The maturation of proteomics as a separate experimental field from genomics has highlighted the importance of obtaining information concerning a given protein’s activation state. This information can often be obtained by investigating the protein’s post-translational modification status—in particular, its phosphorylation state. The difficulties in producing high specificity and sensitivity affinity reagents specific for phospho-epitopes in sufficient quantities is, however, limiting the scope of diagnostic and research assays, where a multitude of phosphorylation states need to be probed simultaneously.

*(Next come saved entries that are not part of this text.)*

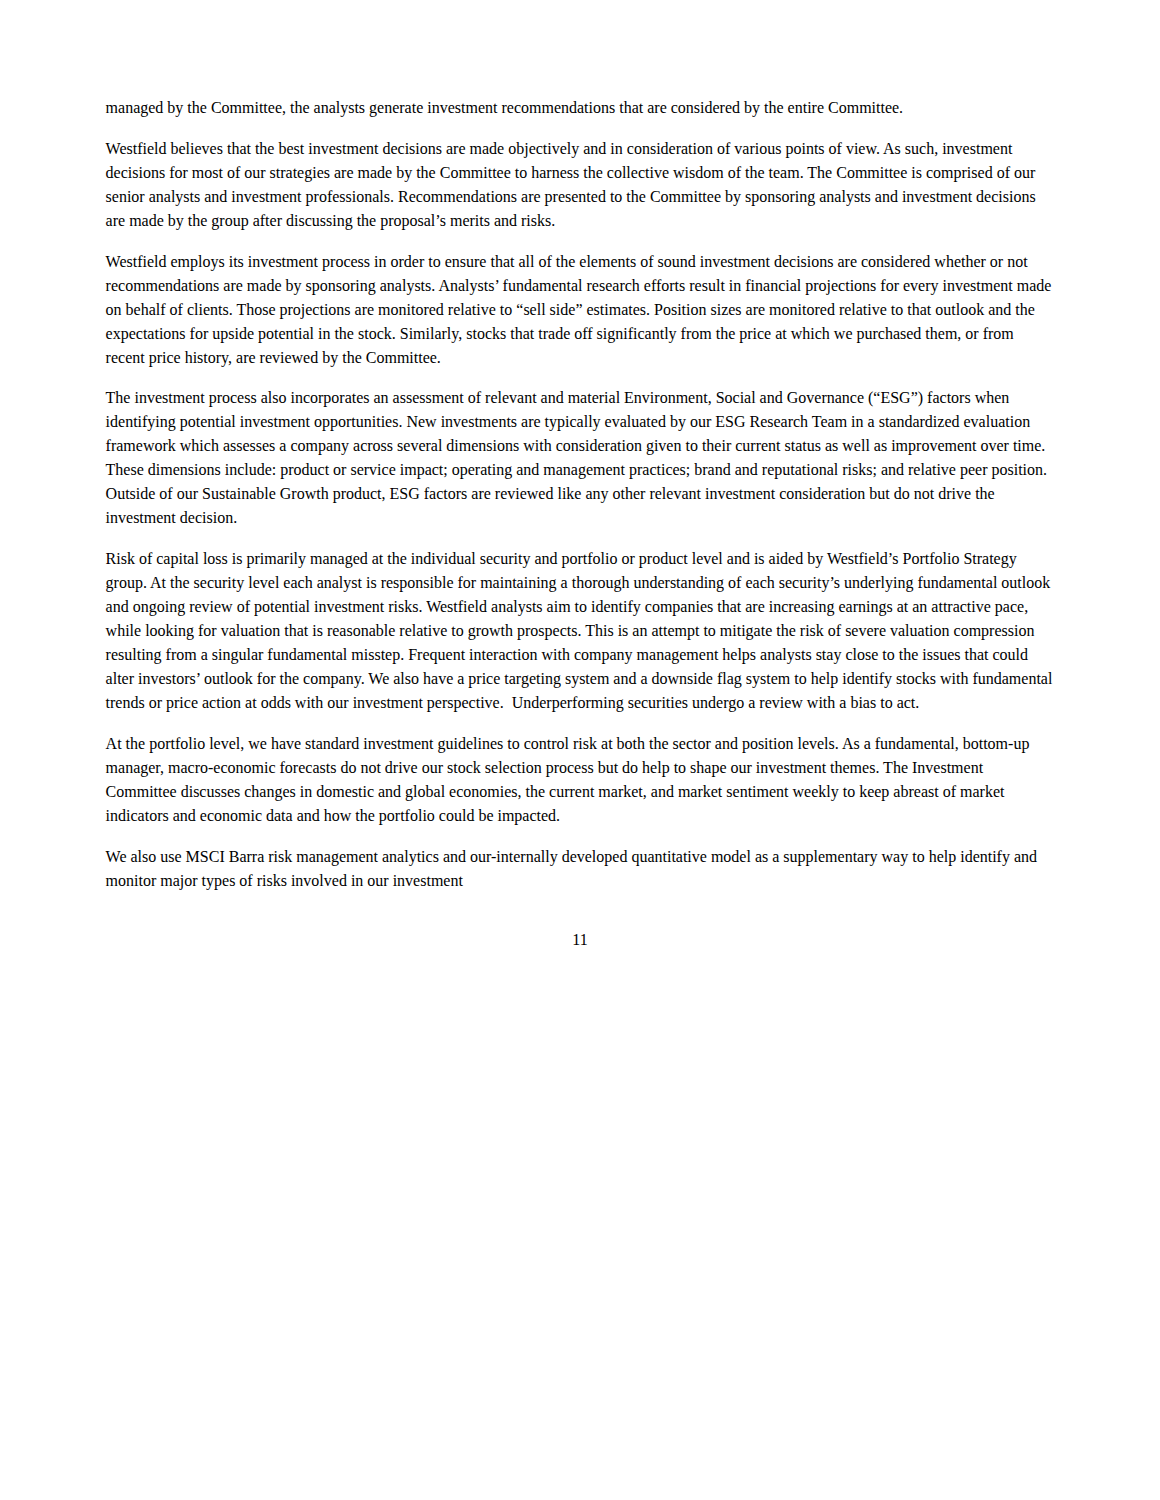managed by the Committee, the analysts generate investment recommendations that are considered by the entire Committee.
Westfield believes that the best investment decisions are made objectively and in consideration of various points of view. As such, investment decisions for most of our strategies are made by the Committee to harness the collective wisdom of the team. The Committee is comprised of our senior analysts and investment professionals. Recommendations are presented to the Committee by sponsoring analysts and investment decisions are made by the group after discussing the proposal’s merits and risks.
Westfield employs its investment process in order to ensure that all of the elements of sound investment decisions are considered whether or not recommendations are made by sponsoring analysts. Analysts’ fundamental research efforts result in financial projections for every investment made on behalf of clients. Those projections are monitored relative to “sell side” estimates. Position sizes are monitored relative to that outlook and the expectations for upside potential in the stock. Similarly, stocks that trade off significantly from the price at which we purchased them, or from recent price history, are reviewed by the Committee.
The investment process also incorporates an assessment of relevant and material Environment, Social and Governance (“ESG”) factors when identifying potential investment opportunities. New investments are typically evaluated by our ESG Research Team in a standardized evaluation framework which assesses a company across several dimensions with consideration given to their current status as well as improvement over time. These dimensions include: product or service impact; operating and management practices; brand and reputational risks; and relative peer position. Outside of our Sustainable Growth product, ESG factors are reviewed like any other relevant investment consideration but do not drive the investment decision.
Risk of capital loss is primarily managed at the individual security and portfolio or product level and is aided by Westfield’s Portfolio Strategy group. At the security level each analyst is responsible for maintaining a thorough understanding of each security’s underlying fundamental outlook and ongoing review of potential investment risks. Westfield analysts aim to identify companies that are increasing earnings at an attractive pace, while looking for valuation that is reasonable relative to growth prospects. This is an attempt to mitigate the risk of severe valuation compression resulting from a singular fundamental misstep. Frequent interaction with company management helps analysts stay close to the issues that could alter investors’ outlook for the company. We also have a price targeting system and a downside flag system to help identify stocks with fundamental trends or price action at odds with our investment perspective. Underperforming securities undergo a review with a bias to act.
At the portfolio level, we have standard investment guidelines to control risk at both the sector and position levels. As a fundamental, bottom-up manager, macro-economic forecasts do not drive our stock selection process but do help to shape our investment themes. The Investment Committee discusses changes in domestic and global economies, the current market, and market sentiment weekly to keep abreast of market indicators and economic data and how the portfolio could be impacted.
We also use MSCI Barra risk management analytics and our-internally developed quantitative model as a supplementary way to help identify and monitor major types of risks involved in our investment
11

To address this reagent shortage, a series of high-throughput methods were devised at the EMBL Monoclonal Antibody Core Facility in Montorotondo, Italy. These methods incorporated robotic liquid handlers to perform somatic cell fusions at the rate of eight reactions per week—one or two is the norm—on lymphocytes derived from antigen-primed mouse spleens to generate classical hybridomas.
These eight fusions generated a total of 15,360 different samples to be tested by an affinity capture assay such as ELISA.
Successful screening for specificity against a phospho-epitope requires probing of both the phosphorylated and unphosphorylated form of the peptide, and a third, unrelated target, which has the same phosphorylated amino acid present in a different primary sequence context. This strategy ensures that only cell lines specific for the relevant amino acids are isolated, but triples the number of capture assays required to 46,080.
Furthermore, these assays must be completed within 48 hours to enable isolation of antibody-generating cell lines before the growth medium is exhausted. These combined issues push throughput requirements beyond the capacity of a standard plate-based ELISA, as the screen would necessitate the 480 96-well plates be processed.